Yeterince iyi olmadığımı düşündüğümden yeni bir projeye başlamaktan çoğu zaman çekindiğimi ya da kendimi çok küçük gördüğümden xiulian sorunlarımı çok büyük gördüğümü fark ettim. Daha yüksek bir bakış açısına sahip olmalıydım ve Dafa öğrencilerinin sahip olması gereken doğru düşüncelerle, üstesinden gelemeyeceğimiz hiçbir şey yok ve böylece, yaşamları onurlu bir şekilde kurtarabiliriz.
Kendimi doğru yere konumlandırmanın çok önemli olduğunun farkına vardım. Ben Dafa'nın bir parçasıyım ve bu nedenle hiçbir şeyden korkmak için bir neden yok.
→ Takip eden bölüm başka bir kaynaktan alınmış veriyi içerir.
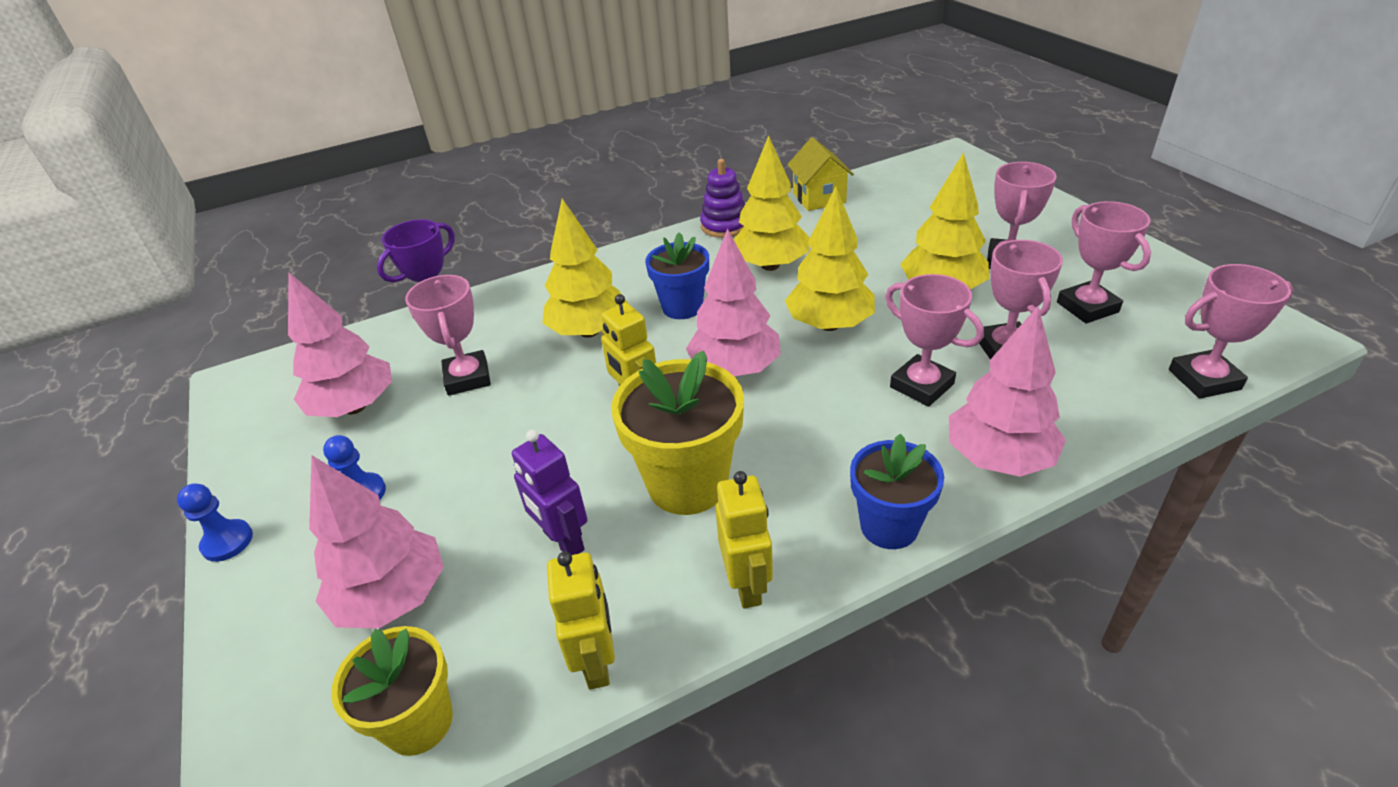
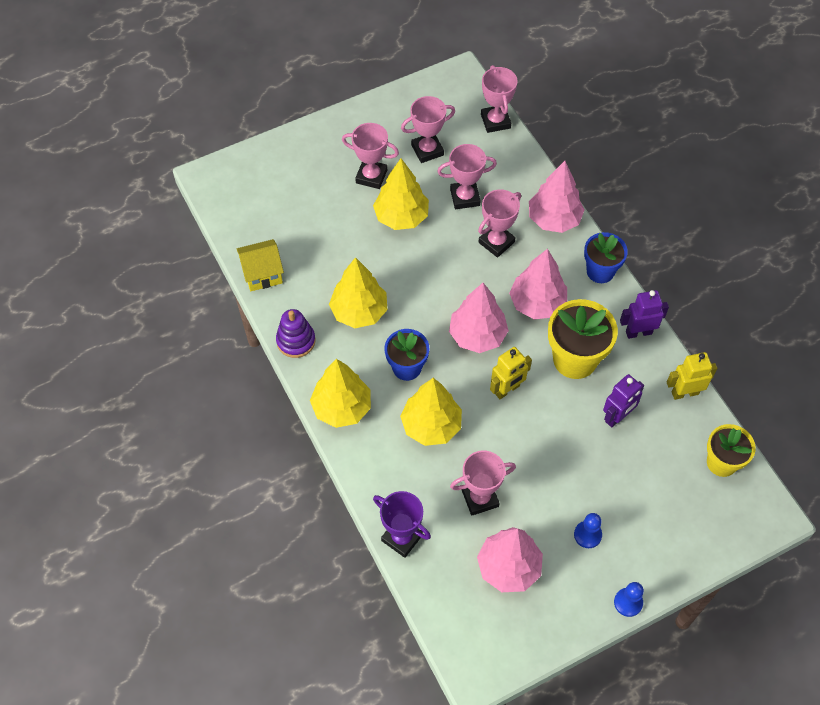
camera: 95 degrees left, 20 degrees up
pink tree [309,455,444,629] -> pink tree moved to [509,249,567,319]
yellow robot [715,471,773,609] -> purple robot [620,290,669,339]
yellow tree [785,187,875,331] -> yellow tree moved to [310,359,371,428]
Kendimi küçümsemek, aslında yüksek bir egoya sahip olmak kadar bencilcedir. İkisi de kendini yanlış bir yere konumlandırmaktan kaynaklanır.
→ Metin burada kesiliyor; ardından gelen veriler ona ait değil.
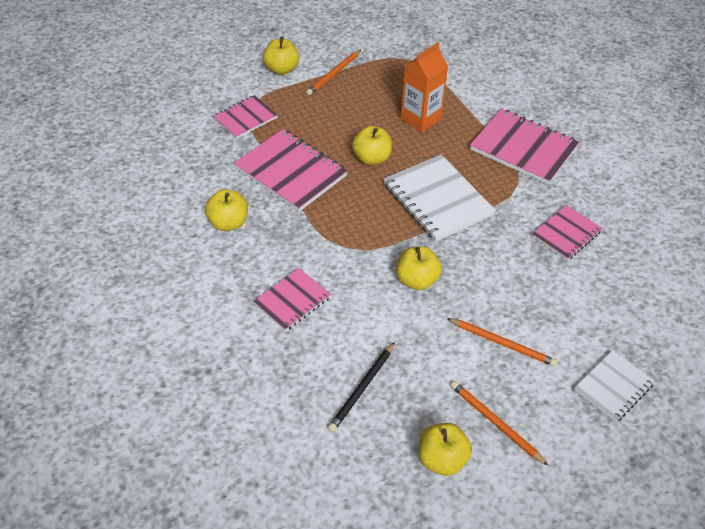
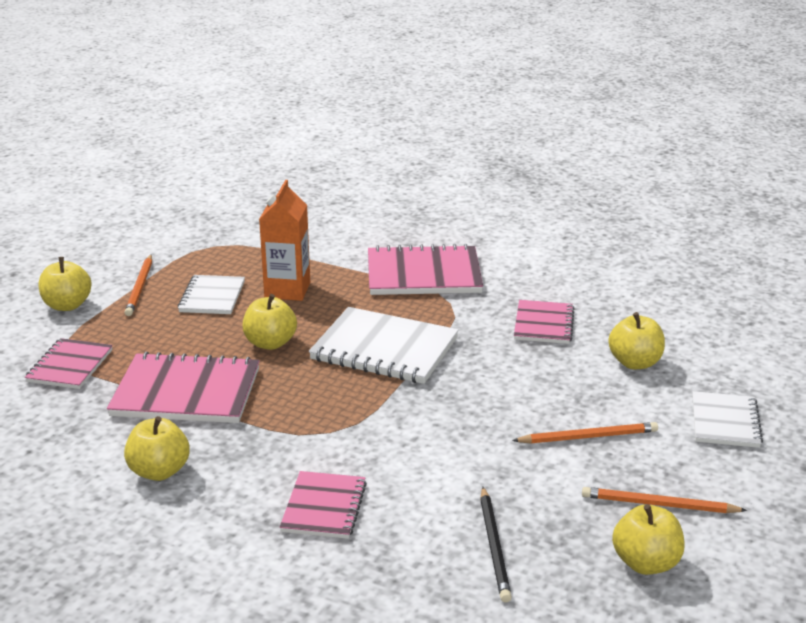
camera: 35 degrees left, 20 degrees down
yellow apple [396,246,442,290] -> yellow apple moved to [608,312,665,369]
none -> white notebook [178,275,245,314]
Alçakgönüllü ancak cesur olmalıyım. Kendime inanmazsam başarılı olamayacağımı ve yaşamları kurtarma konusunda çok fazla gücümün olmadığını fark ettim, çünkü böyle durumlarda doğru düşüncelere sahip olmuyordum. Onun yerine sadece kendimi düşünüyorum ve hiçbir şey yapamayacağımdan endişeleniyorum. Ama canlıları kurtarmak kendimle ilgili değil. Önce başkalarını düşünmeli ve gerekeni yapmalıyım. Ayrıca, eğer Shifu bana inanıyorsa ama ben kendime inanmıyorsam, bu Shifu'ya inanmadığım anlamına gelmez mi? Yani bu aynı zamanda bir inanç meselesidir.
Başka bir derste, canlı figür çizimi yaparken, öğretmen bana anatomimin yanlış olduğunu söyledi; çizdiğim figür sağlam durmuyordu ve yere basamadığı için düşüyordu. Çünkü yine yanlış bir bakış açısına sahiptim.
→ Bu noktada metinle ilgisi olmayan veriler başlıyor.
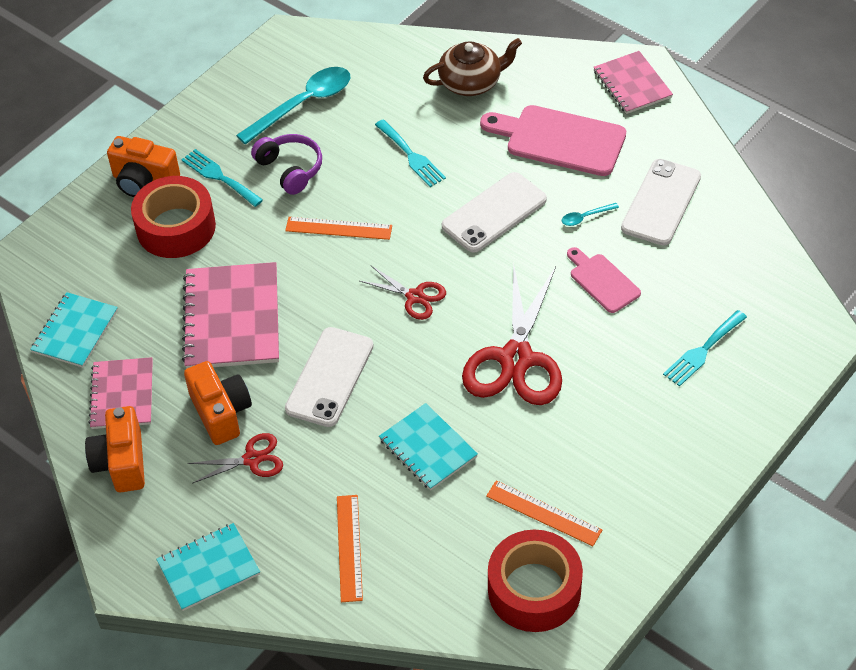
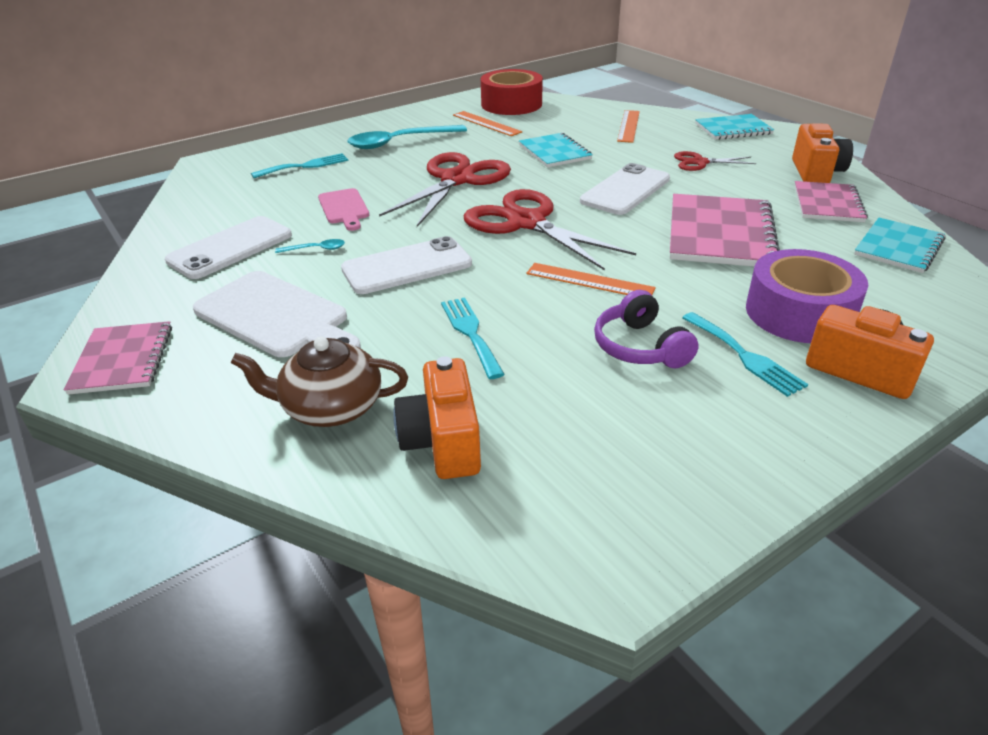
camera: 165 degrees left, 15 degrees down
red tape [131,176,216,258] -> purple tape [746,249,868,343]
orange camera [184,361,252,445] -> orange camera moved to [393,356,481,479]
turquoise spoon [236,67,350,144] -> turquoise spoon moved to [347,125,467,149]
red scissors [360,266,446,320] -> red scissors [464,189,636,271], size x1.98
pink cutting board [480,105,626,176] -> white cutting board [193,271,361,357]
Fa’ya sıkıca bağlı olmam gerektiğini fark ettim, yüzeyde her şey ne kadar iyi olursa olsun, temelin sağlam olması gerekiyordu. Eğer bir şeyleri yapma konusundaki bakış açım yanlışsa, o zaman işe yaramayacaktı.
Bazen uygulamamın oldukça yüzeysel olduğunu fark ettim. Beş takım egzersizi yapıyorum, Fa çalışıyorum, doğru düşünceler gönderiyorum ve gerçekleri açıklama faaliyetlerine katılıyorum. Peki bunları iyi yapıyor muyum? Fa'yı çalışıyor muyum yoksa sadece Fa'yı okuyor muyum? Ellerim doğru düşünceleri gönderme pozisyonunda ve lotus pozisyonunda otururken acaba zihnim başka yerlerde mi, yoksa gerçekten de on yönlü dünyayı sarsabilecek güçte doğru düşünceleri gönderme etkisine sahip miyim? Sadece uygulama mı yapıyorum yoksa gerçekten xiulian mi uyguluyorum muyum, varlığımın her küçük parçasını Fa'ya asimile ederken gerçekten yaşamları kurtarmak için atan bir kalbe sahip miyim? Cevap, "Her zaman değil."
Gerçekten bu üç işi tüm kalbimle, içtenlikle ve daha sık yapmam ve giderek uygulamamda yüzeysel olmadığım noktaya ulaşmam gerekiyor. Bu bir fresk gibi. Fresk için ıslak sıva ne kadar güzel hazırlanmış olursa olsun, eğer duvar sağlam değilse çökecektir. Bazen "gayretli bir imaj" takındığımı fark ettim, ama aslında pek de iyi durumda değilim.
Figüratif çizim dersimizde genellikle insan boyutlarındaki bir figürün uzun bir çizim çalışmasını yaparız. Bir gün öğretmen ödevi değiştirdi ve bize bir sürü küçük çizimler yaptırdı. Gerçekten çok kötü yaptım. Gerçek boyutlarda daha iyi olduğumu fark ettim, çünkü daha önce birçok gerçek boyutlu figür çizmiştim ve vücudun her bir parçasının ne kadar büyük olması gerektiğini biliyordum. Ama format değiştiğinde oranlarım doğru olmadı.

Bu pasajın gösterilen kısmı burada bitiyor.